Tofu Cooking for Beginners
Tofu can be a little intimidating at first try, but with these top 3 tips, we can show you how to prepare and cook your tofu to taste great every time.
Must Have’s For Cooking Tofu
Also known as that spongy, tasteless block of soy that plant-based, vegan, and vegetarian eaters seem to enjoy cooking and eating.
You might look at a block of tofu like: what am I supposed to do with this? How do I cook it?
It can be frustrating and confusing.
Plus, by now I’m sure you’re remembering a time you did try it and you immediately thought to yourself, why would anyone eat this? It taste like nothing?
While the simple block of tofu does taste like nothing, we also know that if you can prepare and cook tofu correctly, it tastes great and works in almost any dish you can think of.
We’ve come up with 3 simple tips that are vital for making the best tofu. Simple, yes, but if not taken into consideration, it can be detrimental to your tofu cooking endeavors.
Tofu Tip #1: The Kind Of Tofu You Buy Matters
We’ve probably all passed through natural foods, or meat alternatives, section and stared at those packages labeled Tofu, and quickly realized that there are multiple options. With so many options with hardly any direction, it makes the decision go from confusing to down right overwhelming.
For simplicity and beginner purposes, we’ve stuck to buying firm or extra-firm tofu. It fits all of our current tofu recipe needs. It’s a good place to start if you are using tofu as your “meat” replacement.
Tofu Tip #2: Before you cook it, press it
If you’ve ever opened a package of tofu, you were probably a little surprised when a liquid started seeping out of the plastic (if not a little grossed out, too). Tofu sits in this liquid for preservation purposes. Therefore, you should drain the liquid out of the tofu package.
But draining is not where you stop.
Pressing the tofu is necessary for creating a good foundation for cooking, especially if you want any flavor. You want to remove as much excess liquid as possible. This allows the tofu to cook correctly and soak up any of the sauces, broths, or spices you may use in your future recipes.
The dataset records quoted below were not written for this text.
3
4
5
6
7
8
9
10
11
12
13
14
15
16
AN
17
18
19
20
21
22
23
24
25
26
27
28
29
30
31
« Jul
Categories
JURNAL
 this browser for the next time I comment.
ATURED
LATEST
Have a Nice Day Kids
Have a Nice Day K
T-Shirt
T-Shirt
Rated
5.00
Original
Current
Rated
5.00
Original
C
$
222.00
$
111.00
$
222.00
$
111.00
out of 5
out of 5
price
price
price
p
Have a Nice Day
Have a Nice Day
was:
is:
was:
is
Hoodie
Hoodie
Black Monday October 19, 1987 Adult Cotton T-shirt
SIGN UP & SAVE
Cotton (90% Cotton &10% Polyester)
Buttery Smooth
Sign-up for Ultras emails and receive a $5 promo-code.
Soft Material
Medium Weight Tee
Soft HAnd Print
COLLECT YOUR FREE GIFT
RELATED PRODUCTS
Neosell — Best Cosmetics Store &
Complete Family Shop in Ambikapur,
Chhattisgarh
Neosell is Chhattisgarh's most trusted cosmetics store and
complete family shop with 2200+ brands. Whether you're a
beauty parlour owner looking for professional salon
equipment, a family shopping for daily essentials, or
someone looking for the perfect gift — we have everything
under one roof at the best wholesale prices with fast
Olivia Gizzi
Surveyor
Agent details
There are specialized gadgets out there, called tofu presses, but you can easily do it with stuff you already have in your kitchen.
How to press tofu without a tofu press:
- After draining the liquid from the package, thinly slice your tofu block (without it falling apart)
- Lie tofu pieces on a flat surface, like your counter, on top of kitchen towels or paper towel
- Either fold over towel or cover with another towel or paper towels
- Use a large cutting board, pan or other similar object to place on top
- Then place heavy objects (bottles, books, fruit basket, etc.) on top of that so there is a weight pushing down to create a ‘press’
- Then let the tofu press for at least 5-10 minutes.
If you can press longer, do it. Again, relieving the tofu of as much excess liquid as possible will leave you with a much better foundation for cooking. Therefore, more room for flavor.
Tofu Tip #3: Don’t be afraid of sauces & spices
I can’t stress this enough. Not only are there benefits in a lot of sauces and spices, when chosen wisely, but there is something seemingly overlooked- flavor.
Since we’ve already established that tofu has zero flavor in and of itself, that doesn’t mean it can’t be easily transformed into a flavorful food.
For example, a staple in plant-based diets, especially for beginners, is the tofu scramble and without the oils, broths, and spices, it just wouldn’t BE tofu scramble! Those are the ingredients that make it part of a delicious meal.
Marinating tofu is also another great option for getting past it’s bland, natural, flavor. This article has great advice for marinating and frying up fantastic tofu.
Go Cook Great Tofu
For first timers or beginners, we recommend starting with a simple tofu scramble, which can be great over avocado toast, in a savory breakfast bowl, paired with collard greens and oven-roasted potatoes, or wrapped in a tortilla with other vegetables, potatoes or chickpeas.